Monday, February 20, 2012

Look out Milwaukee - Here We Come!

What could be a better way to end the school year than with a road trip with two of your best grad school buddies?  I'll tell you what: make that trip extra nerdy with your destination - Milwaukee, Wisconsin for the National Council on Public History/Organization of American Historians 2012 Annual Conference!

I have wanted to attend a NCPH conference for a few years now, but either the timing didn't work out or the travel costs were prohibitive.  I mentioned my interest to the director of the Public History program at UWO, and she suggested I consider presenting at the conference.  Then I would be eligible for funding to help off-set travel costs.

So I brought the idea to the other members of my small group for our 1812 project, Adriana and Laura.  They were in!  We put together a proposal for a poster presentation about our research for the War of 1812 commemorative smartphone app, and it was accepted!  (You can see how famous we are now on page 80 of the conference program.)

Once we were accepted, and started making plans for the trip, we realized how many amazing opportunities there are for graduate students at a conference like this.  First, everyone knows that as students our budgets are tight, so there are a lot of ways to save money on the trip.  We can join NCPH and OAH at the discounted student rate, we signed up for a volunteer shift at the conference so our registration fee will be waved, and there is a women in the historical profession luncheon which offered limited complimentary tickets for grad students on a first come, first serve basis.  We were able to sign up for those as well.  It also helps that the three of us traveling together will split gas and hotel for the trip.

There are also several sessions, tours, and activities geared toward students to help us get the most out of the conference (there's actually a whole section of the program for grad students.)  All three of us have signed up for the mentor program, which will put us in touch with a conference veteran to help us learn the ropes and get us started meeting new people.  We're also attending a breakfast for first-time conference attendees.  There is a speed-networking session, where we will have the opportunity to experts in fields such as museums, historic sites, historic preservation, and independent consulting. And of course we signed up for the Riverwest: An Exploration of Milwaukee's Tavern Culture for Grad Students Bus Tour!

Our hotel is booked, and we're all registered, so now Laura, Adriana, and I are just counting the days!  You can bet there will be future posts about my first professional conference experience!

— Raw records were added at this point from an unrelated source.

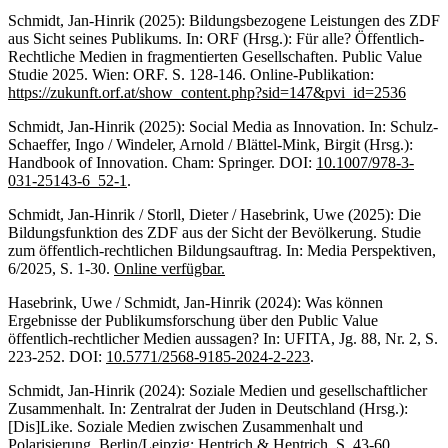
Schmidt, Jan-Hinrik (2025): Bildungsbezogene Leistungen des ZDF
aus Sicht seines Publikums. In: ORF (Hrsg.): Für alle? Öffentlich-
Rechtliche Medien in fragmentierten Gesellschaften. Public Value
Studie 2025. Wien: ORF. S. 128-146. Online-Publikation:
https://zukunft.orf.at/show_content.php?sid=147&pvi_id=2536
Schmidt, Jan-Hinrik (2025): Social Media as Innovation. In: Schulz-
Schaeffer, Ingo / Windeler, Arnold / Blättel-Mink, Birgit (Hrsg.):
Handbook of Innovation. Cham: Springer. DOI:
10.1007/978-3-
031-25143-6_52-1
.
Schmidt, Jan-Hinrik / Storll, Dieter / Hasebrink, Uwe (2025): Die
Bildungsfunktion des ZDF aus der Sicht der Bevölkerung. Studie
zum öffentlich-rechtlichen Bildungsauftrag. In: Media Perspektiven,
6/2025, S. 1-30.
Online verfügbar.
Hasebrink, Uwe / Schmidt, Jan-Hinrik (2024): Was können
Ergebnisse der Publikumsforschung über den Public Value
öffentlich-rechtlicher Medien aussagen? In: UFITA, Jg. 88, Nr. 2, S.
223-252. DOI:
10.5771/2568-9185-2024-2-223
.
Schmidt, Jan-Hinrik (2024): Soziale Medien und gesellschaftlicher
Zusammenhalt. In: Zentralrat der Juden in Deutschland (Hrsg.):
[Dis]Like. Soziale Medien zwischen Zusammenhalt und
Polarisierung. Berlin/Leipzig: Hentrich & Hentrich. S. 43-60.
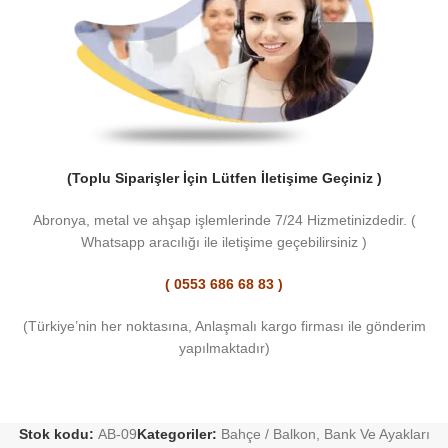
(Toplu Siparişler İçin Lütfen İletişime Geçiniz )
Abronya, metal ve ahşap işlemlerinde 7/24 Hizmetinizdedir. (
Whatsapp aracılığı ile iletişime geçebilirsiniz )
( 0553 686 68 83 )
(Türkiye’nin her noktasına, Anlaşmalı kargo firması ile gönderim
yapılmaktadır)
Stok kodu:
AB-09
Kategoriler:
Bahçe / Balkon
,
Bank Ve Ayakları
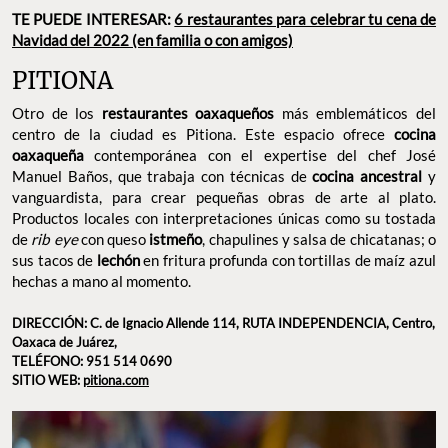
TE PUEDE INTERESAR:
6 restaurantes para celebrar tu cena de
Navidad del 2022 (en familia o con amigos)
PITIONA
Otro de los
restaurantes oaxaqueños
más emblemáticos del
centro de la ciudad es Pitiona. Este espacio ofrece
cocina
oaxaqueña
contemporánea con el expertise del chef José
Manuel Baños, que trabaja con técnicas de
cocina ancestral
y
vanguardista, para crear pequeñas obras de arte al plato.
Productos locales con interpretaciones únicas como su tostada
de
rib eye
con queso
istmeño
, chapulines y salsa de chicatanas; o
sus tacos de
lechón
en fritura profunda con tortillas de maíz azul
hechas a mano al momento.
DIRECCIÓN: C. de Ignacio Allende 114, RUTA INDEPENDENCIA, Centro,
Oaxaca de Juárez,
TELÉFONO: 951 514 0690
SITIO WEB:
pitiona.com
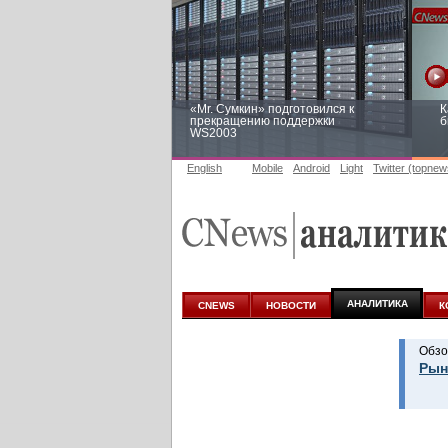
«Mr. Сумкин» подготовился к
К
прекращению поддержки
б
WS2003
English
Mobile
Android
Light
Twitter (topnew
Заоблачная оптимизация: как
Р
Faberlic изменил подход к
п
аналитике
АНАЛИТИКА
CNEWS
НОВОСТИ
К
Обзо
Рын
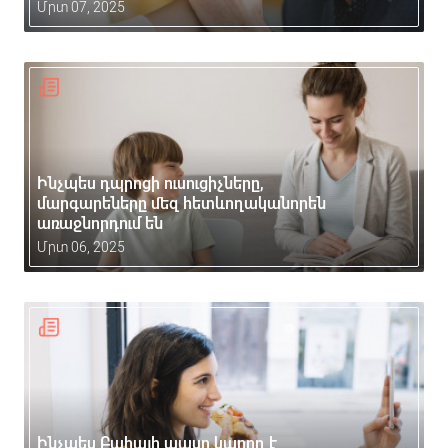
Մրտ 07, 2025
Ինչպես դպրոցի ուսուցիչները,
մարգարեները մեզ հետևողականորեն
առաջնորդում են
Մրտ 06, 2025
Ինչպես Բահայի պասը կարող է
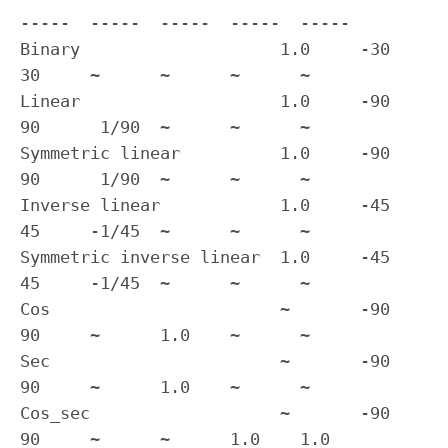
-----  -----  -----  -----  -----

Binary                    1.0     -30    
30     ~      ~      ~      ~

Linear                    1.0     -90    
90      1/90  ~      ~      ~

Symmetric linear          1.0     -90    
90      1/90  ~      ~      ~

Inverse linear            1.0     -45    
45     -1/45  ~      ~      ~

Symmetric inverse linear  1.0     -45    
45     -1/45  ~      ~      ~

Cos                       ~       -90    
90     ~      1.0    ~      ~

Sec                       ~       -90    
90     ~      1.0    ~      ~

Cos_sec                   ~       -90    
90     ~      ~      1.0    1.0
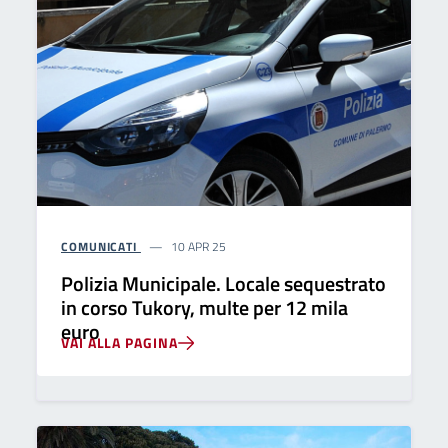
COMUNICATI
10 APR 25
Polizia Municipale. Locale sequestrato
in corso Tukory, multe per 12 mila
euro
VAI ALLA PAGINA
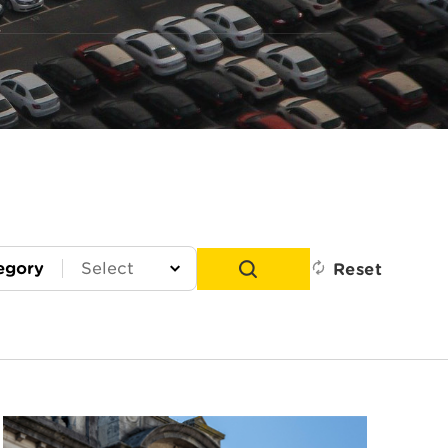
egory
Reset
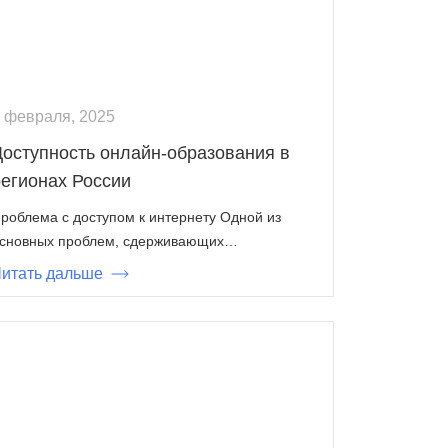
 февраля, 2025
Доступность онлайн-образования в
регионах России
роблема с доступом к интернету Одной из
сновных проблем, сдерживающих…
итать дальше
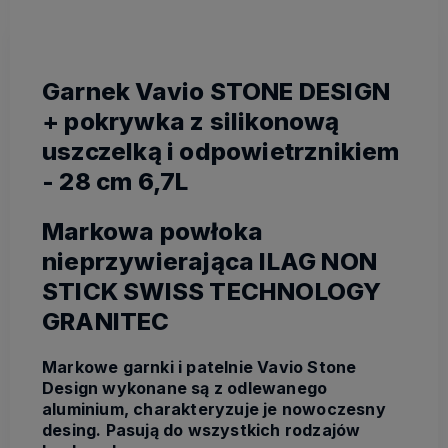
Garnek Vavio STONE DESIGN
+ pokrywka z silikonową
uszczelką i odpowietrznikiem
- 28 cm 6,7L
Markowa powłoka
nieprzywierająca ILAG NON
STICK SWISS TECHNOLOGY
GRANITEC
Markowe garnki i patelnie Vavio Stone
Design wykonane są z odlewanego
aluminium, charakteryzuje je nowoczesny
desing. Pasują do wszystkich rodzajów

Oh, and if you are interested, here is the abstract for our poster session:

Putting History in the Palm of Your Hand: War of 1812 Historical & Commemorative Smart Phone Application
A waterfront park, an empty field, and an unassuming cemetery - what do these have in common?  All are important historical sites in South Western Ontario, though few recognized their significance.  Often, locations such as these have little more than a plaque to commemorate the the events that took place, but that does not diminish their historical value.  Anniversaries offer perfect opportunities to connect the public to local history.  The upcoming bicentennial of the War of 1812 has been a catalyst for national commemorations in Canada.  To engage visitors at these Ontario sites, Public History graduate students at the University of Western Ontario are researching and developing a GPS-guided smart phone application.  This project will document, commemorate, and promote the important regional sites connected with the War of 1812.  The tour will follow the retreat of British Major-General Henry Proctor his First Nations allies led by Tecumseh, beginning at Fort Malden in Amherstburg and ending with the battle of the Themes just outside of Moravaintown.  By making use of contemporary digital technology, the smart phone application will provide visitors with a multisensory, educational, and entertaining experience.  For this project, the students partnered with the War of 1812 South Western Ontario Region established by the Ontario Ministry of Tourism and Culture, as well as the Tecumseh Parkway Committee.  Collaborations such as this make it possible to provide a compelling and cohesive visitor experience.